Task item A:
From the commentary on the National Assembly leadership, extract the passage that begins at the words "This is straight" and ends after "you are poor.".

Passage provided:
-*-*-
If you wonder why debutant senator and ex-governor of Zamfara State, Abdul’Aziz Yari, desperately wanted to be Senate President, look no further than the emergence of Tajudeen Abbas as Speaker, House of Representatives and Jibrin Barau of Kano North senatorial district as Deputy Senate President of the 10th National Assembly.
The back-and-forth between the northern Nigerian political establishment and southern Nigeria is probably a struggle between conservative Nigeria and the pseudo-progressives who are closet conservatives.
After conceding the presidency to the South, the northern Nigeria political establishment wanted archconservative North-West Nigeria to head the legislature, to checkmate any radical restructuring that President Bola Tinubu may be having up his sleeves.
If Barau cannot prevent President Tinubu from winging constitutional amendments that do not favour northern oligarchs, from a Senate headed by southern Nigerian Godswill Akpabio, he will be checkmated by Speaker Abbas, who is representing Zaria Federal Constituency of Kaduna State.
Thus the powers of the presidency that the northern political establishment seemingly conceded to the South with one hand, will be taken back with the legislative hand of Speaker Abbas, great-grandson of a Zaria Emir of the Mallawa dynasty.
This is straight from the rule book of Henry Kissinger, protagonist of America’s diplomatic zero-sum game, where your loss is the gain of your traducer. Protest writer, Franz Fanon, would have said that your oppressors are rich because you are poor.
Section 58 of Nigeria’s 1999 Constitution provides that “The power of the National Assembly to make laws shall be exercised by both the Senate and the House of Representatives, and .. assented to by the President.”
So, any southern Nigerian who thinks President Tinubu is going to pull a radical constitutional restructuring rabbit out of his political magic bag may have to think again. Those members of the northern political establishment, who openly admit that they live on political power-mongering, won’t make it an easy ride at all.
Senator Ali Ndume, representing Southern Borno senatorial district, explained how the game of parliamentary subterfuge is played in the legislative houses by presiding officers who may have interest in issues that are up for discussion. He reveals, “The presiding officers have a smart way of doing things…. If they look round, is Ndume around, or whoever is going to be critical? If they are not around, he brings supplementary order papers. And it goes out like that.”
-*-*-
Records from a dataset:

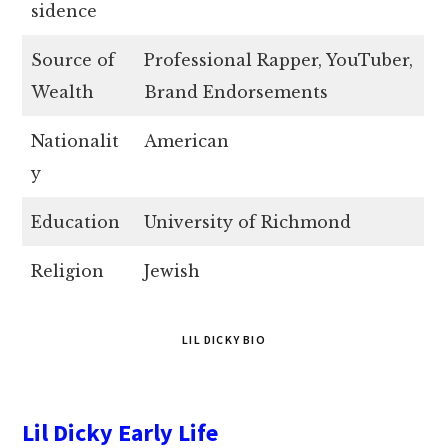
sidence
Source of
Professional Rapper, YouTuber,
Wealth
Brand Endorsements
Nationalit
American
y
Education
University of Richmond
Religion
Jewish
LIL DICKY BIO
Lil Dicky Early Life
-*-*-
Task item B:
Convert the lines of the dataset records above into a JSON list of strings, one string per line, omitting blank lines and leaving the pictures out.

Response area A:
This is straight from the rule book of Henry Kissinger, protagonist of America’s diplomatic zero-sum game, where your loss is the gain of your traducer. Protest writer, Franz Fanon, would have said that your oppressors are rich because you are poor.

Response area B:
[
  "sidence",
  "Source of",
  "Professional Rapper, YouTuber,",
  "Wealth",
  "Brand Endorsements",
  "Nationalit",
  "American",
  "y",
  "Education",
  "University of Richmond",
  "Religion",
  "Jewish",
  "LIL DICKY BIO",
  "Lil Dicky Early Life"
]